The studio process of documenting the black and white image printed on a gloss paper background presented further unexpected challenges. The combined studio light source and camera settings offered a gold version of the image. No matter how I adjusted the studio lights, camera settings or location of the Bible page, the camera refused to document the original page in its black and white format. I eventually accepted the new gold gloss spray overtones that now infused the black and white reproduction.  By chance and experimentation with the gloss page surface, I discovered I could control exactly where sprays of gold light could burst from the body of the Christ figure. By documenting the gentle creases I created on the page, I could produce still images of the figure with various bursts of gold explosions traveling the thicker outlines of the ink, like rivers of molten lava that appeared to scorch the very fiber of the paper when printed.  Was this a matter of “divine inspiration” or simply a stubborn form of failure that worked in my favor? My guess is the latter.

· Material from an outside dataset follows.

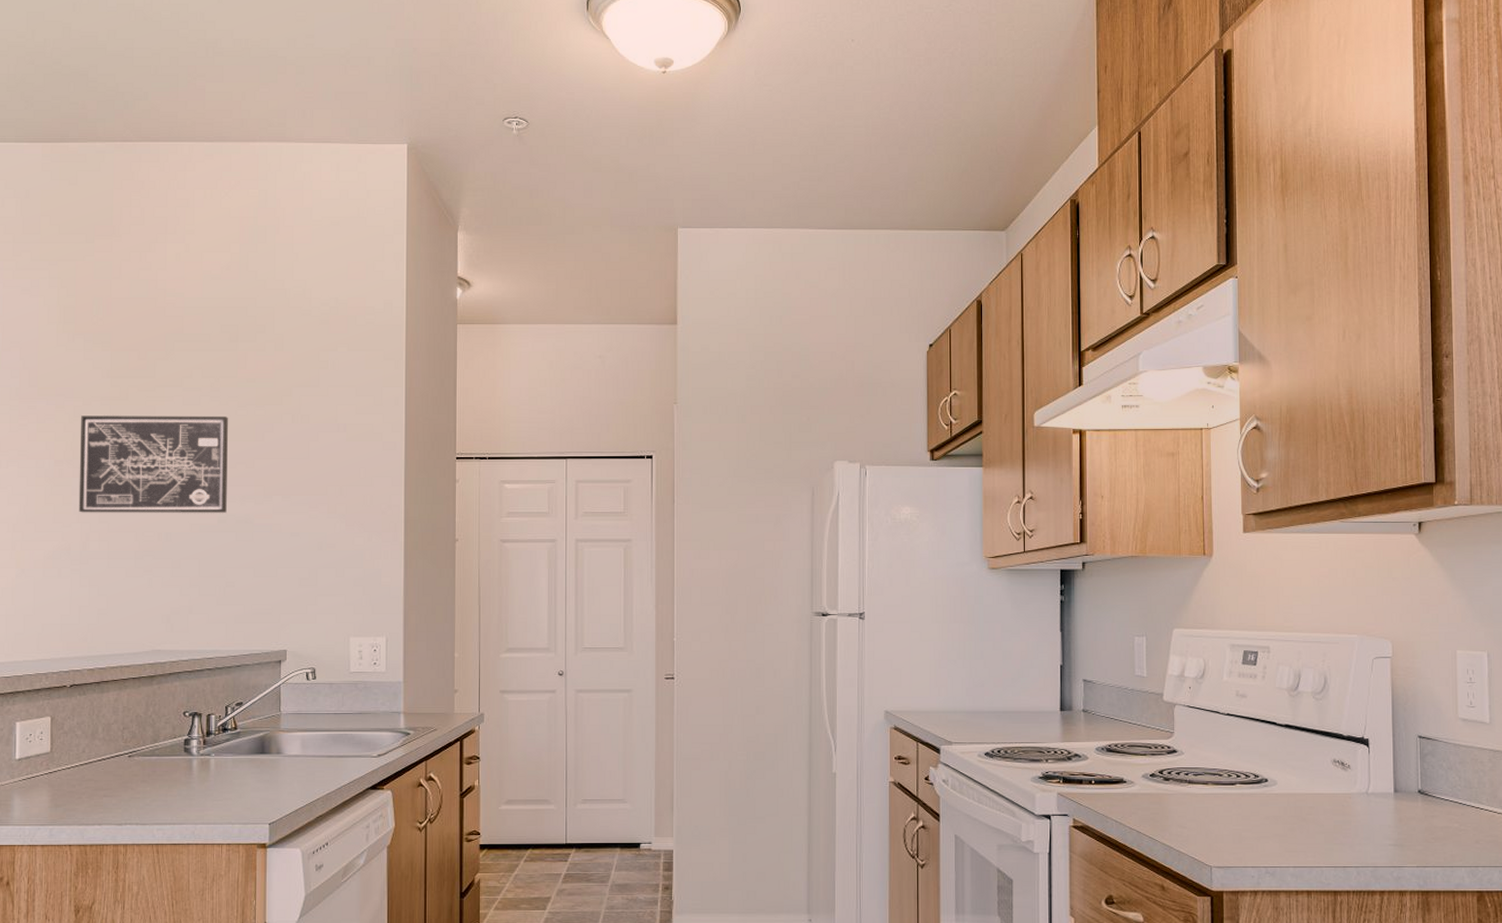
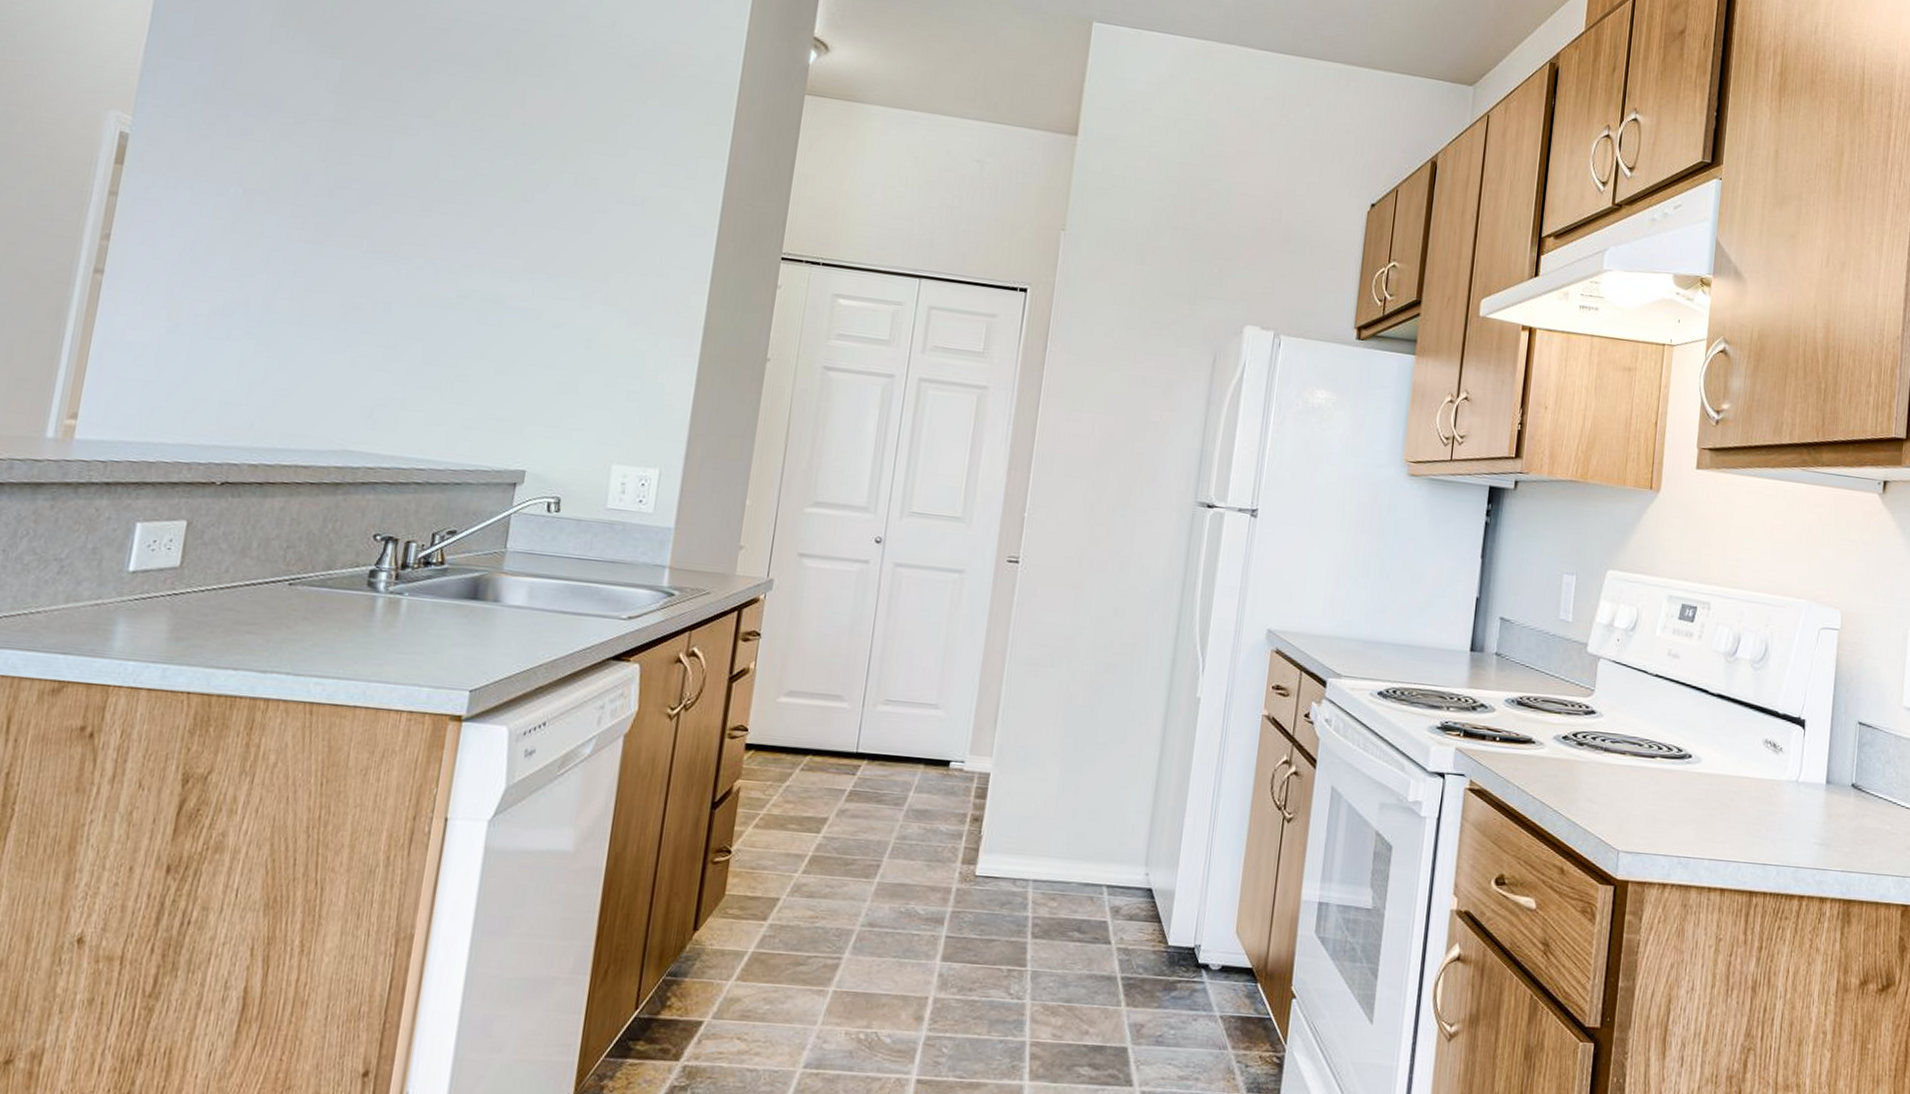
wall art: present [78,415,228,513] -> none [267,136,490,287]

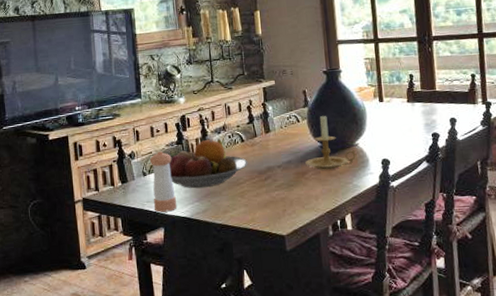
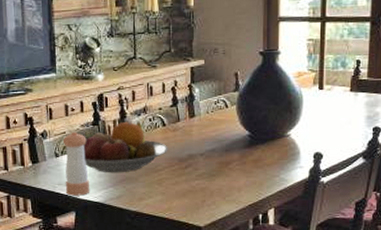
candle holder: present [305,114,357,170] -> none [231,100,288,161]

Feet Burst, 44" x 60", High Res

When questioning my personal process of chance in the context of generative AI, I have to ask if image prompts would have made the outcomes I eventually favored but had no idea I wanted in the first place. Without a doubt, through hours of prompts, AI would have definitely made hundreds if not thousands of suggestions. AI may have even unearthed the blazing gold color I eventually succumbed to. However, would the platform have convinced me to conflate an inflamed Christ figure with the “witch burnings” of thousands of women in the 1500 – 1700 centuries in the name of Christ that I eventually equated with the resulting Christ on Fire print series? I somehow doubt that I would have produced this series with AI or arrived at the eventual concept of the body of work if I didn’t accidently venture through my own process of failure and that of the unconscious creative mind.

Full Body Burst, Left Side, 44 x 60, High Res

Through my years of creative production, I am convinced that when producing work, artists draw from every corner of the creative process and deserve to experience the full range of chaos that creativity offers. I don’t compare a body of work produced with generative AI and another produced without AI to compare the aesthetics or to insist that one has a better outcome than the other, but to simply consider the differences in the creative process that may start to be implemented as we venture into the AI realm.

Within the rapid stream of images delivered through prompts, failure is not an option. As long as there are prompts, AI delivers every time. It may not deliver exactly what a user is looking for, but sooner or later through extensive editing, an artist will find what they want or an entirely new element of surprise that is deemed worthy of execution. Chance, accidents and intuition are very much part of the generative AI route, but I can’t help but feel that there are definite shifts taking place within the process where crucial elements of the creative process will be shed and others traded for the sum knowledge of humanity that beckons stronger than the sum total of the earth’s rare earth magnets.